Stored data entries
- - -

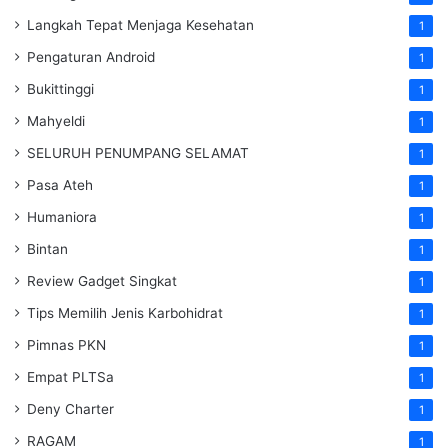
Langkah Tepat Menjaga Kesehatan
1
Pengaturan Android
1
Bukittinggi
1
Mahyeldi
1
SELURUH PENUMPANG SELAMAT
1
Pasa Ateh
1
Humaniora
1
Bintan
1
Review Gadget Singkat
1
Tips Memilih Jenis Karbohidrat
1
Pimnas PKN
1
Empat PLTSa
1
Deny Charter
1
RAGAM
1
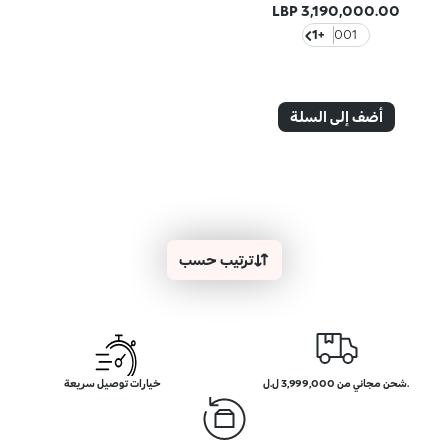
3,190,000.00 LBP
+1
001
أضف إلى السلة
ترتيب حسب
.شحن مجاني من 3,999,000 ل.ل
خيارات توصيل سريعة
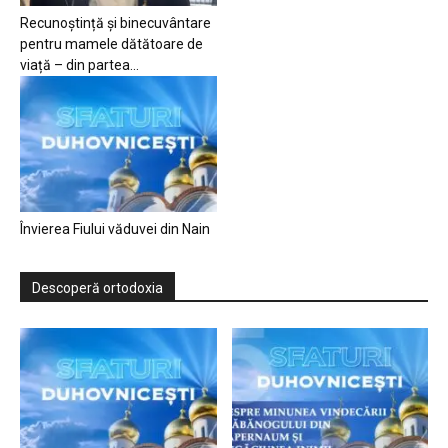
Recunoștință și binecuvântare
pentru mamele dătătoare de
viață – din partea...
Învierea Fiului văduvei din Nain
Descoperă ortodoxia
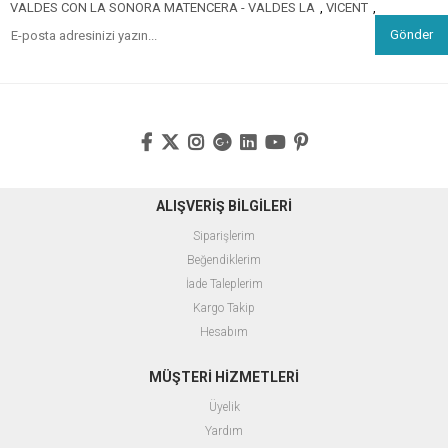
VALDES CON LA SONORA MATENCERA - VALDES LA
,
VICENT
,
Gönder
ALIŞVERİŞ BİLGİLERİ
Siparişlerim
Beğendiklerim
İade Taleplerim
Kargo Takip
Hesabım
MÜŞTERİ HİZMETLERİ
Üyelik
Yardım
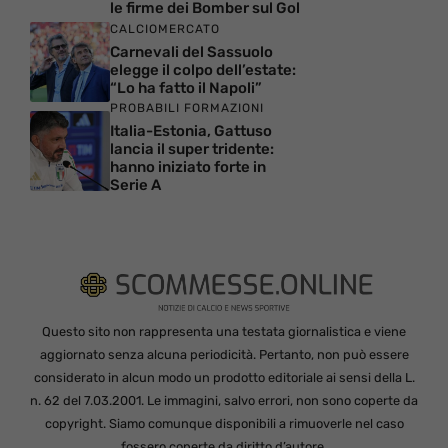
le firme dei Bomber sul Gol
CALCIOMERCATO
Carnevali del Sassuolo
elegge il colpo dell’estate:
“Lo ha fatto il Napoli”
PROBABILI FORMAZIONI
Italia-Estonia, Gattuso
lancia il super tridente:
hanno iniziato forte in
Serie A
Questo sito non rappresenta una testata giornalistica e viene
aggiornato senza alcuna periodicità. Pertanto, non può essere
considerato in alcun modo un prodotto editoriale ai sensi della L.
n. 62 del 7.03.2001. Le immagini, salvo errori, non sono coperte da
copyright. Siamo comunque disponibili a rimuoverle nel caso
fossero coperte da diritto d’autore.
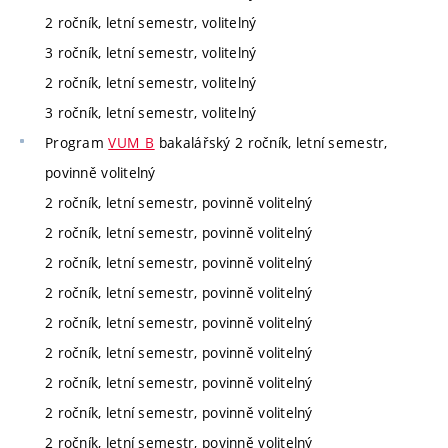
2 ročník, letní semestr, volitelný
3 ročník, letní semestr, volitelný
2 ročník, letní semestr, volitelný
3 ročník, letní semestr, volitelný
Program
VUM_B
bakalářský 2 ročník, letní semestr,
povinně volitelný
2 ročník, letní semestr, povinně volitelný
2 ročník, letní semestr, povinně volitelný
2 ročník, letní semestr, povinně volitelný
2 ročník, letní semestr, povinně volitelný
2 ročník, letní semestr, povinně volitelný
2 ročník, letní semestr, povinně volitelný
2 ročník, letní semestr, povinně volitelný
2 ročník, letní semestr, povinně volitelný
2 ročník, letní semestr, povinně volitelný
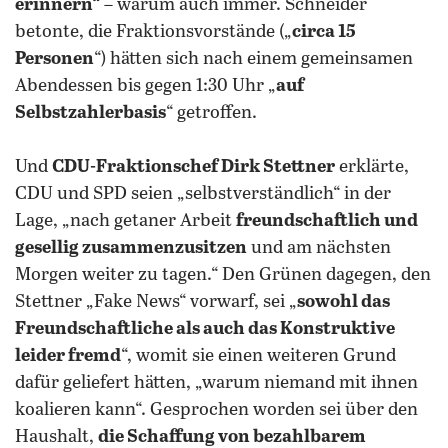
erinnern“
– warum auch immer. Schneider
betonte, die Fraktionsvorstände („
circa 15
Personen
“) hätten sich nach einem gemeinsamen
Abendessen bis gegen 1:30 Uhr „
auf
Selbstzahlerbasis
“ getroffen.
Und
CDU-Fraktionschef Dirk Stettner
erklärte,
CDU und SPD seien „selbstverständlich“ in der
Lage, „nach getaner Arbeit
freundschaftlich und
gesellig zusammenzusitzen
und am nächsten
Morgen weiter zu tagen.“ Den Grünen dagegen, den
Stettner „Fake News“ vorwarf, sei „
sowohl das
Freundschaftliche als auch das Konstruktive
leider fremd
“, womit sie einen weiteren Grund
dafür geliefert hätten, „warum niemand mit ihnen
koalieren kann“. Gesprochen worden sei über den
Haushalt,
die Schaffung von bezahlbarem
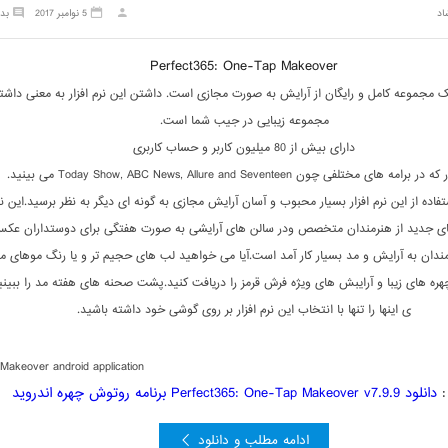
اد
5 نوامبر 2017
بد
Perfect365: One-Tap Makeover
 یک مجموعه کامل و رایگان از آرایش به صورت مجازی است. داشتن این نرم افزار به معنی داش
مجموعه زیبایی در جیب شما است.
دارای بیش از 80 میلیون کاربر و حساب کاربری
مه های مختلفی چون Today Show, ABC News, Allure and Seventeen می بینید.
فاده از این نرم افزار بسیار محبوب و آسان آرایش مجازی به گونه ای دیگر به نظر برسید.این نرم
های جدید از هنرمندان متخصص ودر سالن های آرایشی به صورت هفتگی برای دوستداران عک
ندان به آرایش و مد بسیار کار آمد است.آیا می خواهید لب های حجیم تر و یا رنگ موهای م
چهره های زیبا و آرایبش های ویژه فرش قرمز را دریافت کنید.پشت صحنه های هفته مد را ببین
ی اینها را تنها با انتخاب این نرم افزار بر روی گوشی خود داشته باشید.
Makeover android application
:
دانلود Perfect365: One-Tap Makeover v7.9.9 برنامه روتوش چهره اندروید
ادامه مطلب و دانلود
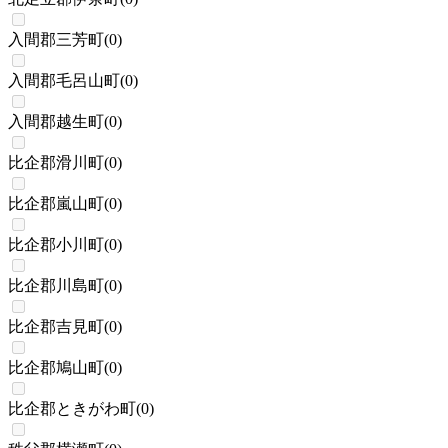
入間郡三芳町
(
0
)
入間郡毛呂山町
(
0
)
入間郡越生町
(
0
)
比企郡滑川町
(
0
)
比企郡嵐山町
(
0
)
比企郡小川町
(
0
)
比企郡川島町
(
0
)
比企郡吉見町
(
0
)
比企郡鳩山町
(
0
)
比企郡ときがわ町
(
0
)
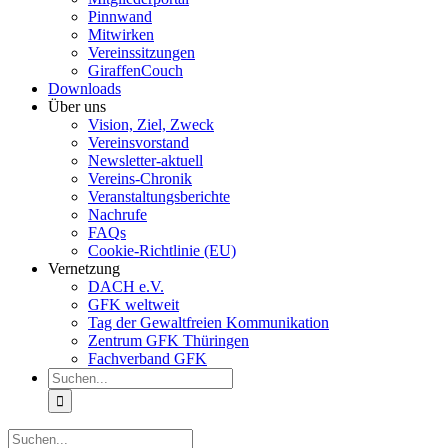
Pinnwand
Mitwirken
Vereinssitzungen
GiraffenCouch
Downloads
Über uns
Vision, Ziel, Zweck
Vereinsvorstand
Newsletter-aktuell
Vereins-Chronik
Veranstaltungsberichte
Nachrufe
FAQs
Cookie-Richtlinie (EU)
Vernetzung
DACH e.V.
GFK weltweit
Tag der Gewaltfreien Kommunikation
Zentrum GFK Thüringen
Fachverband GFK
Suche
nach:
Suche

- - -

Working through the data above, find every line holding "coperte" and copy it.

Reply:
n. 62 del 7.03.2001. Le immagini, salvo errori, non sono coperte da
fossero coperte da diritto d’autore.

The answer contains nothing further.